By Dr. Adnan Bouzan
When longing died between departure and exile, it did not die suddenly; it withered the way candles do in the draft of a long wait. Its death was slow and painful, like the extinguishing of hearts left alone at stations no one reaches, and from which no one departs as they once did. There—amid suitcases heavy with questions and faces that learned to smile at farewell without believing in return—the heart turned into a body without a soul: it walks because habit is stronger than desire, and it breathes because death has not yet granted it permission for mercy.
The heart was no longer a heart; it became an abandoned room where images of yesterday pile up and memories rot along the walls, with no window opening onto hope. Everything in it resembled life—except life itself. A pulse without meaning, blood flowing as though performing an old duty whose purpose it has forgotten. Longing—that child we had hidden for so long in our chests—grew tired of crying and fell into an eternal sleep between the first borders of departure and the final steps of exile.
Exile was not a place; it was a state of bewilderment—a language we master without loving, faces that resemble us yet do not know our names, and days that pass leaving nothing but deeper fatigue. In exile, time turns sharp; it cuts you whenever it passes and reminds you that you belong to nothing but your pain. There you learn how to be a stranger even to yourself—how to look into the mirror and fail to recognize your features, as though you were another person inhabiting your body for a while.
As for departure, it was not a step forward but a postponed inner fracture. It is that decision we make knowing it will take from us more than it gives, yet it appears to be the only choice when the earth, for all its vastness, grows tight. Departure does not kill us at once; it teaches us how to live incomplete—how to carry our homelands like open wounds and walk with them through cities without anyone asking about their bleeding.

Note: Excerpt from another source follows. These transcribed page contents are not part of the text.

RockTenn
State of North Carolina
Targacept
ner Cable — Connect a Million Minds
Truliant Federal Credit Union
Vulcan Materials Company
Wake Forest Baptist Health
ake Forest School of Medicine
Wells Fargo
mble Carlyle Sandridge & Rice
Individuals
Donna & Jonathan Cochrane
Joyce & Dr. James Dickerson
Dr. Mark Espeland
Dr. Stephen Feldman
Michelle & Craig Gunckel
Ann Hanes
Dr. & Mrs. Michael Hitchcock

When longing died, the small details that once gave life its meaning died with it: the evening’s sound in the old neighborhood, the smell of bread, a laugh that arrived before its owner, streets we knew better than our own faces. That strange ability to rejoice without reason and to weep without shame died too. Everything became calculated, cold, stripped of spontaneity, as though the heart had learned discipline after losing its freedom.
The human being turned into a creature that performs its roles with precision: working, speaking, laughing when laughter is required, falling silent when silence is expected. Yet inside lay a vast emptiness, a desert without horizon, inhabited by the echoes of names no longer called and places that exist only in memory. The soul withdrew quietly; it did not scream or protest—it simply left the body to manage on its own.
And yet, in the harshest moments, something resisted complete death: perhaps remnants of longing, or a thin thread of hope that does not break no matter how tightly we pull it. Something that whispers to us that the heart—even as a body without a soul—remains capable of waiting, of mending, of being born anew when it finds a place that resembles it, or a face that says: You are not late… I was here.
Thus, between departure and exile, we die a little every day and live a little without noticing. We walk along the edge of memory, carrying weary hearts that have not entirely abandoned the idea of return—even if that return is only to ourselves.